All Eve Woodfin wanted for Christmas was $80,000 to save the early childhood program which opened recently in Tarrytown. She didn't get her wish so now it's down to making resolutions for 2012. "I have six months," she said.
The director of is both desperate and hopeful that she will win enough funding to keep the already popular center open by the June cut-off date given by its operating organization The Guidance Center.
One year ago, the Center took over the decades-old Parents Place and subsequently moved them from White Plains to their new location in Tarrytown. In White Plains, they had been renting a space from a church that they could only use for two hours a day -- the same rate they found here for a space that is theirs to use all day.
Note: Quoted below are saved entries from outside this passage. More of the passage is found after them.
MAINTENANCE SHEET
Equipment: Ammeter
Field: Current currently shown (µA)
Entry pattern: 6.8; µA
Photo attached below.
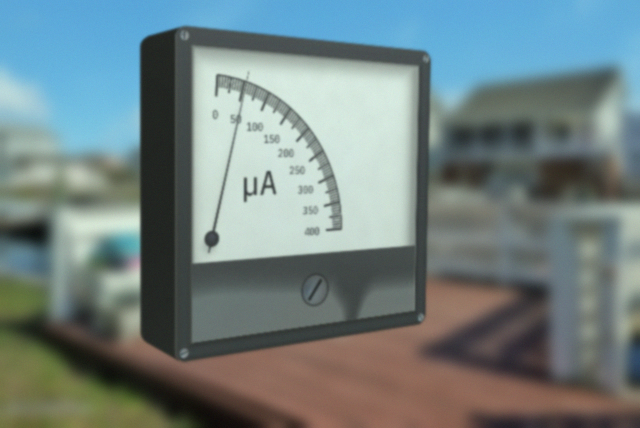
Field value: 50; µA
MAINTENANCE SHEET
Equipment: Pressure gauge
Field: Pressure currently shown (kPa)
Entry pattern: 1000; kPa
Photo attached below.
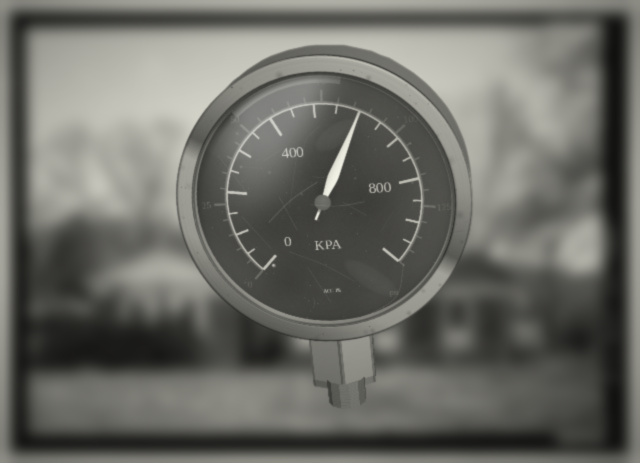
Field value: 600; kPa
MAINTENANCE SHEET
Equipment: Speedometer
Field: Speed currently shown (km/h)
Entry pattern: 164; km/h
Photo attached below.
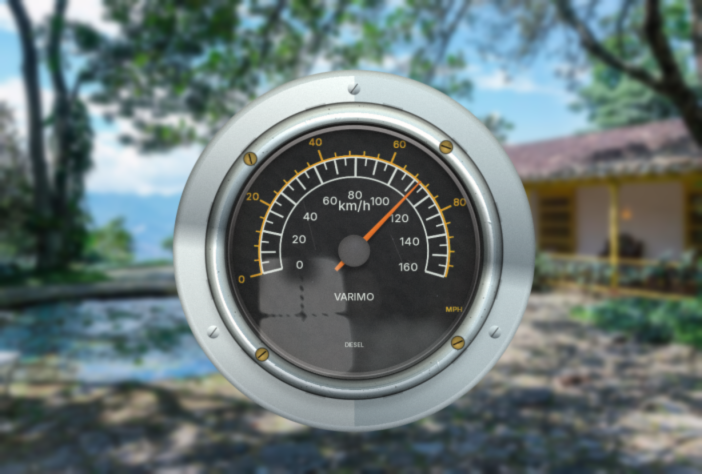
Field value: 112.5; km/h
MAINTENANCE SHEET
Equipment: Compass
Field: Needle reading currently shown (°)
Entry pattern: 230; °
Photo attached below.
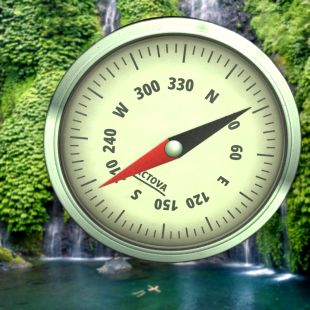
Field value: 205; °
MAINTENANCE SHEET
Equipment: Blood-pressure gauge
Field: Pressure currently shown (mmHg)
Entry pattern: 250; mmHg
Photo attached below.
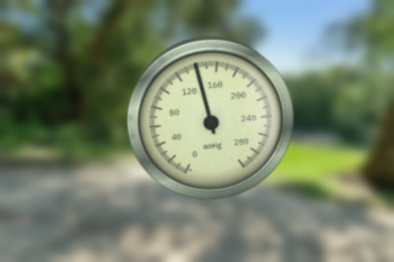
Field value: 140; mmHg
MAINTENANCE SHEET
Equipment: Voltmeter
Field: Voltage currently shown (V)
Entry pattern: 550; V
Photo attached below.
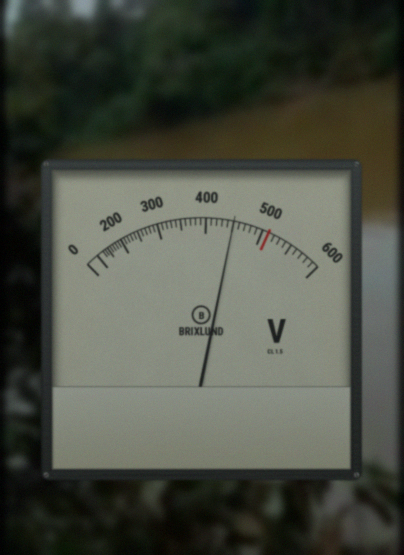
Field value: 450; V
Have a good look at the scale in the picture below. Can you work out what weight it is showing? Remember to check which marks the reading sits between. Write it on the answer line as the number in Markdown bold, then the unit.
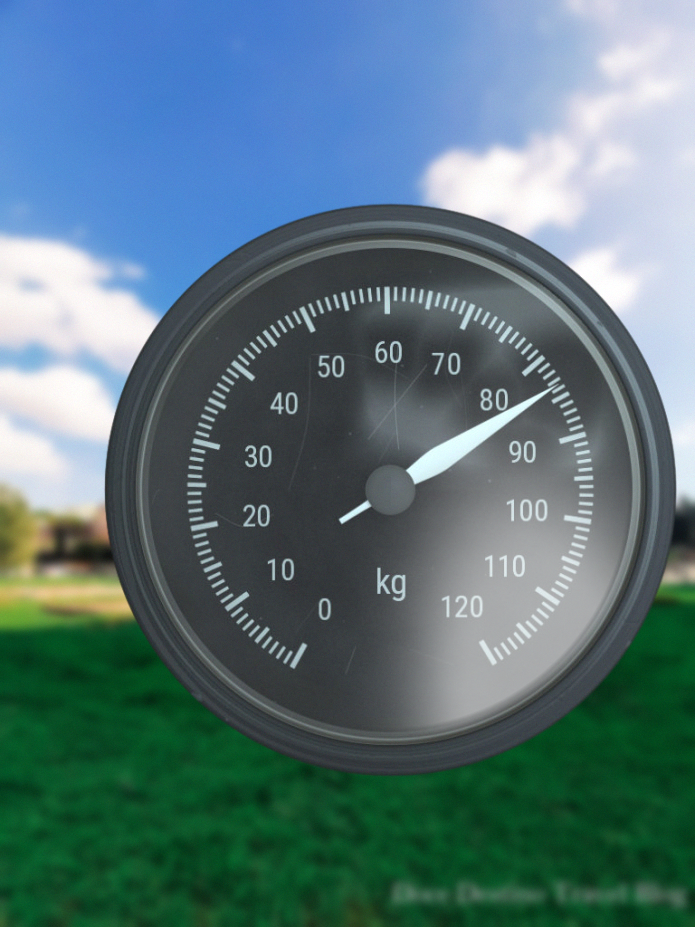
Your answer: **83.5** kg
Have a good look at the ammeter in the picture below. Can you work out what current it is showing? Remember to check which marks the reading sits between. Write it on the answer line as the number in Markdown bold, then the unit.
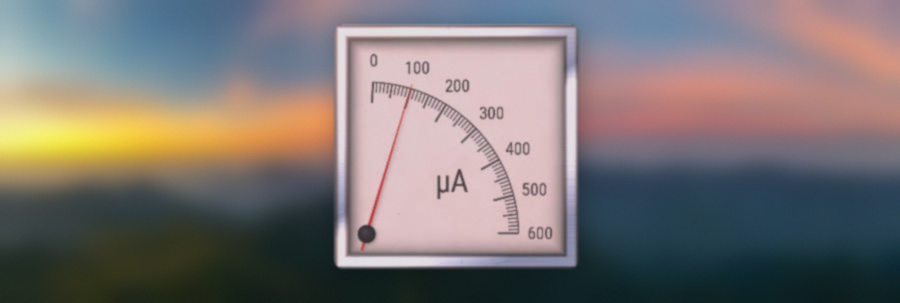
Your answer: **100** µA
The program has grown into their new digs on Central Avenue, adding a Family Fun Day for parents with autistic children, and offering birthday party packages (of which they've already booked two). But as of next week, they will be cutting a day off their daily programming in the hopes they can do something different on Thursdays that might generate more funding.
There's no shortage of patrons, who pay $8 per family to come play, snack, sing and craft for two hours each morning. "We have 140 parents registered. Our numbers are great, but the money we get from parents does not by any means support the program," Woodfin said.
The money that really runs the place comes from grants (the United Way is a big sponsor), state funding, and private donors, all of which they could use more of. "We need help," Woodfin said.
It took a year to get the program Early Intervention-certified and by then it was too late in the state budgeting process to win the funding they had anticipated for the services they offer to children with special needs. Now the window of time the Center afforded them to generate enough dollars is running out.
Woodfin is planning a benefit brunch in March, date to be determined, for $50 per person at the venue. She hopes to accrue some "big ticket" items to raffle off like…a car, or at least something coveted like an iPod. She urges anybody in the community with something special to donate for the raffle to please contact her.
Woodfin wanted to stress that though Parents Place is equipped to help students with special needs, all are welcome. Her vision of attracting all types of families has come to fruition, as evidenced by the diverse crowd of all income levels, many races enjoying this cheerful space. "It's like the United Nations in here," she said, adding, "To close the program would be devastating."